The number of troops diagnosed as overweight or obese has more than doubled since the start of the Iraq war, yet another example of stress and strains of continuing combat deployments, according to a recent Pentagon study.
Let me see if I have this right....Obesity is in large part a product of inactivity. Being deployed in a war zone entails many hazards, but becoming a couch potato is not one of them. If servicemen really are packing on the pounds while deployed in Iraq, it doesn't mean they're too stressed out, but that they don't have enough to do over there.
As it turns out, however, Zoroya's story is remarkably thin (bad pun, I know). Just for starters, the headline is wrong in declaring that obesity has doubled. Here's what the piece actually says:
From 1998 to 2002, the number of servicemembers diagnosed as overweight remained steady at about one or two out of 100. But those numbers increased after 2003, according to the study, and today nearly one in 20 are diagnosed as clinically
Zoroya's lead paragraph combines "overweight" and "obese," which are two *different* levels of weight, and the headline writer settled on the latter, which is inaccurate, although obviously both more sensational and a shorter word. But all the study finds is that the percentage of overweight servicemen has increased, to 5% from 1% or 2%. Wow. Big deal.
The military has physical-fitness requirements, so that the likelihood of a soldier being *obese* is quite slim.
By contrast, Zoroya writes, "one in five Americans between ages 18 to 34 is obese, the study says." In other words, by the study's numbers, a young American adult not in the service is four times as likely to be *obese* as a military man is to be merely *overweight*, which is a lower weight level.
And even then, some obvious questions need to be asked:
1) Are the numbers adjusted for age? If not, it may be that the expanding number of overweight soldiers is a function of the average soldier's being older, as a result of higher re-enlistment and the deployment of reserve and National Guard units into active duty.
2) Are servicemen--and especially older servicemen--more likely to be examined by military physicians during wartime than peacetime?

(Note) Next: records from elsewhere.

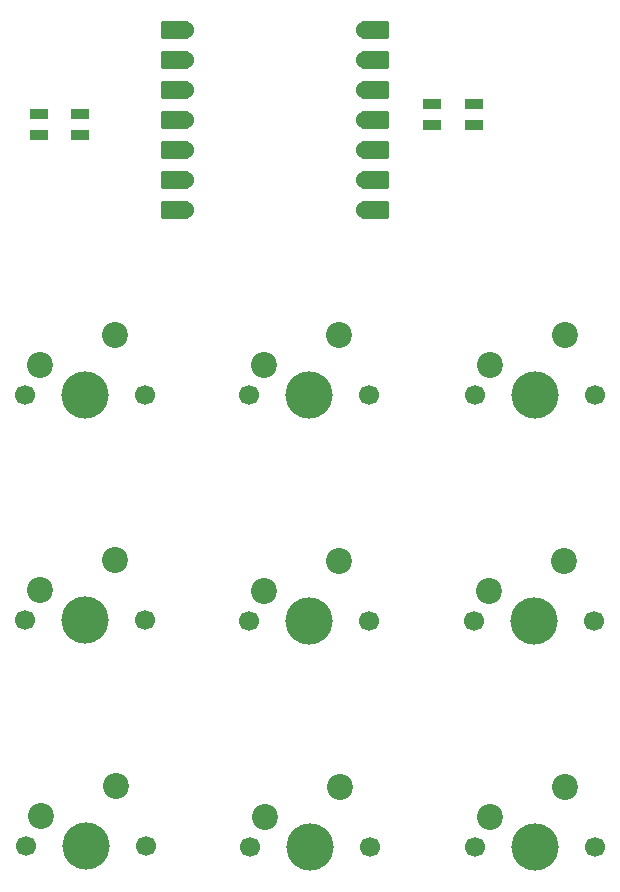
<source format=gbr>
%TF.GenerationSoftware,KiCad,Pcbnew,9.0.6*%
%TF.CreationDate,2025-12-19T09:04:58+05:30*%
%TF.ProjectId,HACKPAD,4841434b-5041-4442-9e6b-696361645f70,rev?*%
%TF.SameCoordinates,Original*%
%TF.FileFunction,Soldermask,Top*%
%TF.FilePolarity,Negative*%
%FSLAX46Y46*%
G04 Gerber Fmt 4.6, Leading zero omitted, Abs format (unit mm)*
G04 Created by KiCad (PCBNEW 9.0.6) date 2025-12-19 09:04:58*
%MOMM*%
%LPD*%
G01*
G04 APERTURE LIST*
G04 Aperture macros list*
%AMRoundRect*
0 Rectangle with rounded corners*
0 $1 Rounding radius*
0 $2 $3 $4 $5 $6 $7 $8 $9 X,Y pos of 4 corners*
0 Add a 4 corners polygon primitive as box body*
4,1,4,$2,$3,$4,$5,$6,$7,$8,$9,$2,$3,0*
0 Add four circle primitives for the rounded corners*
1,1,$1+$1,$2,$3*
1,1,$1+$1,$4,$5*
1,1,$1+$1,$6,$7*
1,1,$1+$1,$8,$9*
0 Add four rect primitives between the rounded corners*
20,1,$1+$1,$2,$3,$4,$5,0*
20,1,$1+$1,$4,$5,$6,$7,0*
20,1,$1+$1,$6,$7,$8,$9,0*
20,1,$1+$1,$8,$9,$2,$3,0*%
G04 Aperture macros list end*
%ADD10C,1.700000*%
%ADD11C,4.000000*%
%ADD12C,2.200000*%
%ADD13RoundRect,0.152400X1.063600X0.609600X-1.063600X0.609600X-1.063600X-0.609600X1.063600X-0.609600X0*%
%ADD14C,1.524000*%
%ADD15RoundRect,0.152400X-1.063600X-0.609600X1.063600X-0.609600X1.063600X0.609600X-1.063600X0.609600X0*%
%ADD16R,1.600000X0.850000*%
G04 APERTURE END LIST*
D10*
%TO.C,SW6*%
X163710000Y-104790000D03*
D11*
X168790000Y-104790000D03*
D10*
X173870000Y-104790000D03*
D12*
X171330000Y-99710000D03*
X164980000Y-102250000D03*
%TD*%
D10*
%TO.C,SW1*%
X125670000Y-85630000D03*
D11*
X130750000Y-85630000D03*
D10*
X135830000Y-85630000D03*
D12*
X133290000Y-80550000D03*
X126940000Y-83090000D03*
%TD*%
D13*
%TO.C,U1*%
X138425000Y-54788500D03*
D14*
X139260000Y-54788500D03*
D13*
X138425000Y-57328500D03*
D14*
X139260000Y-57328500D03*
D13*
X138425000Y-59868500D03*
D14*
X139260000Y-59868500D03*
D13*
X138425000Y-62408500D03*
D14*
X139260000Y-62408500D03*
D13*
X138425000Y-64948500D03*
D14*
X139260000Y-64948500D03*
D13*
X138425000Y-67488500D03*
D14*
X139260000Y-67488500D03*
D13*
X138425000Y-70028500D03*
D14*
X139260000Y-70028500D03*
X154500000Y-70028500D03*
D15*
X155335000Y-70028500D03*
D14*
X154500000Y-67488500D03*
D15*
X155335000Y-67488500D03*
D14*
X154500000Y-64948500D03*
D15*
X155335000Y-64948500D03*
D14*
X154500000Y-62408500D03*
D15*
X155335000Y-62408500D03*
D14*
X154500000Y-59868500D03*
D15*
X155335000Y-59868500D03*
D14*
X154500000Y-57328500D03*
D15*
X155335000Y-57328500D03*
D14*
X154500000Y-54788500D03*
D15*
X155335000Y-54788500D03*
%TD*%
D10*
%TO.C,SW7*%
X125730000Y-123890000D03*
D11*
X130810000Y-123890000D03*
D10*
X135890000Y-123890000D03*
D12*
X133350000Y-118810000D03*
X127000000Y-121350000D03*
%TD*%
D10*
%TO.C,SW3*%
X163770000Y-85630000D03*
D11*
X168850000Y-85630000D03*
D10*
X173930000Y-85630000D03*
D12*
X171390000Y-80550000D03*
X165040000Y-83090000D03*
%TD*%
D10*
%TO.C,SW9*%
X163780000Y-123950000D03*
D11*
X168860000Y-123950000D03*
D10*
X173940000Y-123950000D03*
D12*
X171400000Y-118870000D03*
X165050000Y-121410000D03*
%TD*%
D10*
%TO.C,SW5*%
X144680000Y-104790000D03*
D11*
X149760000Y-104790000D03*
D10*
X154840000Y-104790000D03*
D12*
X152300000Y-99710000D03*
X145950000Y-102250000D03*
%TD*%
D10*
%TO.C,SW4*%
X125710000Y-104760000D03*
D11*
X130790000Y-104760000D03*
D10*
X135870000Y-104760000D03*
D12*
X133330000Y-99680000D03*
X126980000Y-102220000D03*
%TD*%
D16*
%TO.C,D1*%
X126837500Y-61912500D03*
X126837500Y-63662500D03*
X130337500Y-63662500D03*
X130337500Y-61912500D03*
%TD*%
%TO.C,D2*%
X160175000Y-61037500D03*
X160175000Y-62787500D03*
X163675000Y-62787500D03*
X163675000Y-61037500D03*
%TD*%
D10*
%TO.C,SW2*%
X144660000Y-85630000D03*
D11*
X149740000Y-85630000D03*
D10*
X154820000Y-85630000D03*
D12*
X152280000Y-80550000D03*
X145930000Y-83090000D03*
%TD*%
D10*
%TO.C,SW8*%
X144700000Y-123950000D03*
D11*
X149780000Y-123950000D03*
D10*
X154860000Y-123950000D03*
D12*
X152320000Y-118870000D03*
X145970000Y-121410000D03*
%TD*%
M02*

</source>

The most amusing flaw in this story, though, is that Zoroya quotes the study as saying the exact opposite of what the reporter claims it says:
"Stress and return from deployment were the most frequently cited reasons" for gaining weight, the study said.
Not deployment--return from deployment. This makes perfect sense: On coming home after months in a war zone to the land of McDonald's, home cooking and alcohol, who wouldn't indulge enough to put on some pounds?
There is a reason for this new liberal media tack. They have realized that they can't smear our brave troops as monsters and baby-killers anymore, so now they fall over themselves to portray them as victims, unfortunates, and otherwise losers. The media depiction of vets as victims is obviously superior to its depiction of them as monsters, but it is full of its own condescension.